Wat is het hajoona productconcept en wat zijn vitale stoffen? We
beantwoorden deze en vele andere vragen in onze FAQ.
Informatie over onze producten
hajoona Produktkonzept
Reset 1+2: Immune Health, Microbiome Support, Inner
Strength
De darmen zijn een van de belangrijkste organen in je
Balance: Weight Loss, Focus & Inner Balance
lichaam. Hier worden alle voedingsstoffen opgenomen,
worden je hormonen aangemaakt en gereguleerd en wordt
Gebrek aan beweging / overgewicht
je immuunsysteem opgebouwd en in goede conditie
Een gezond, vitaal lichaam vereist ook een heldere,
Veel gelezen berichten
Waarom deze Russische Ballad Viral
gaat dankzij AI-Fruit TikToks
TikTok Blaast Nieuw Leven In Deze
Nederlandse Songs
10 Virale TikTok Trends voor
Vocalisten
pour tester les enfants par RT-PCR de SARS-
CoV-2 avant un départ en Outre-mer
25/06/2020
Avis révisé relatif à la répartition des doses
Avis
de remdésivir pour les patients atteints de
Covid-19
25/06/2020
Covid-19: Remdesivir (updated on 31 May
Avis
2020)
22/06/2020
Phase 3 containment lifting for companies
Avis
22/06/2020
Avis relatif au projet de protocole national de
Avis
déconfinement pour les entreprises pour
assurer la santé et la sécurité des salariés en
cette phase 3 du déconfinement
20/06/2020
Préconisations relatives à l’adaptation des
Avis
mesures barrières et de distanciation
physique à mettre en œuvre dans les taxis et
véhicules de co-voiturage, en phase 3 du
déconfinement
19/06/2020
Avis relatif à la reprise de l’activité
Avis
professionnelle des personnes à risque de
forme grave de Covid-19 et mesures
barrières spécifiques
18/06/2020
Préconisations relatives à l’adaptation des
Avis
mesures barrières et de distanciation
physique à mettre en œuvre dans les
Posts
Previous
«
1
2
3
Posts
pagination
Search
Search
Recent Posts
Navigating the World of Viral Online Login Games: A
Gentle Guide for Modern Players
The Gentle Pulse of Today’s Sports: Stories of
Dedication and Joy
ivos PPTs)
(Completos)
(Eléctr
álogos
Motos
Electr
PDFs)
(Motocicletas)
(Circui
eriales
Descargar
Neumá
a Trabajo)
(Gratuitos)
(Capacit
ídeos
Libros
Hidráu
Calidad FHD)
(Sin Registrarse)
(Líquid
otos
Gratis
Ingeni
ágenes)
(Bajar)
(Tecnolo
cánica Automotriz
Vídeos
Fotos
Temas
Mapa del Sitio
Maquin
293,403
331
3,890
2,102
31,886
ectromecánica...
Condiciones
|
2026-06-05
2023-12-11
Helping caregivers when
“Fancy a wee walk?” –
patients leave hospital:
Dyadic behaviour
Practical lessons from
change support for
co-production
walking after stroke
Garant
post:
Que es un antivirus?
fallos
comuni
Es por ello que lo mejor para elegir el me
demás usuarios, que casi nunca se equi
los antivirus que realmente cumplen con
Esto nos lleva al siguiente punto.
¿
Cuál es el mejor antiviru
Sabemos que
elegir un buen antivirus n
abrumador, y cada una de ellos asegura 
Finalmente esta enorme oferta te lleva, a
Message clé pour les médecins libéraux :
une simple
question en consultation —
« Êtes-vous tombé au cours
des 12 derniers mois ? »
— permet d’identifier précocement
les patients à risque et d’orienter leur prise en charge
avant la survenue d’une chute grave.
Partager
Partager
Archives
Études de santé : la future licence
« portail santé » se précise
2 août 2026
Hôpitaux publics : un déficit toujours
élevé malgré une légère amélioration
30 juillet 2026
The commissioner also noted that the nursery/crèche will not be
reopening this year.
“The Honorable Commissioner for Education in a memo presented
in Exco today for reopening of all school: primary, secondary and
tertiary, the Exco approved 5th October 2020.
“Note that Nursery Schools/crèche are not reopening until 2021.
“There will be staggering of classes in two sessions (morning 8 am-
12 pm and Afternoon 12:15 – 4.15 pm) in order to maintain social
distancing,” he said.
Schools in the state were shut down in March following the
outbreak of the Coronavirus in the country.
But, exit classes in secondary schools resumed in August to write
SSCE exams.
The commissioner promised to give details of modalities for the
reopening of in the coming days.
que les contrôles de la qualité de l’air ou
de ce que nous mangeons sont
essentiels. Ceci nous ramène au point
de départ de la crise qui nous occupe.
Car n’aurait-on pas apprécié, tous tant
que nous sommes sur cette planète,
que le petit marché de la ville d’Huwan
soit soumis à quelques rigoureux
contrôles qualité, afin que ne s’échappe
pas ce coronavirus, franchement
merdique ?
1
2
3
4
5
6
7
========================
What to do → Among the entries above, locate the lines containing "lichaam. Hier worden" and "Een gezond, vitaal", and transcribe exactly those two lines and all lines between.

Response below →
lichaam. Hier worden alle voedingsstoffen opgenomen,
worden je hormonen aangemaakt en gereguleerd en wordt
Gebrek aan beweging / overgewicht
je immuunsysteem opgebouwd en in goede conditie
Een gezond, vitaal lichaam vereist ook een heldere,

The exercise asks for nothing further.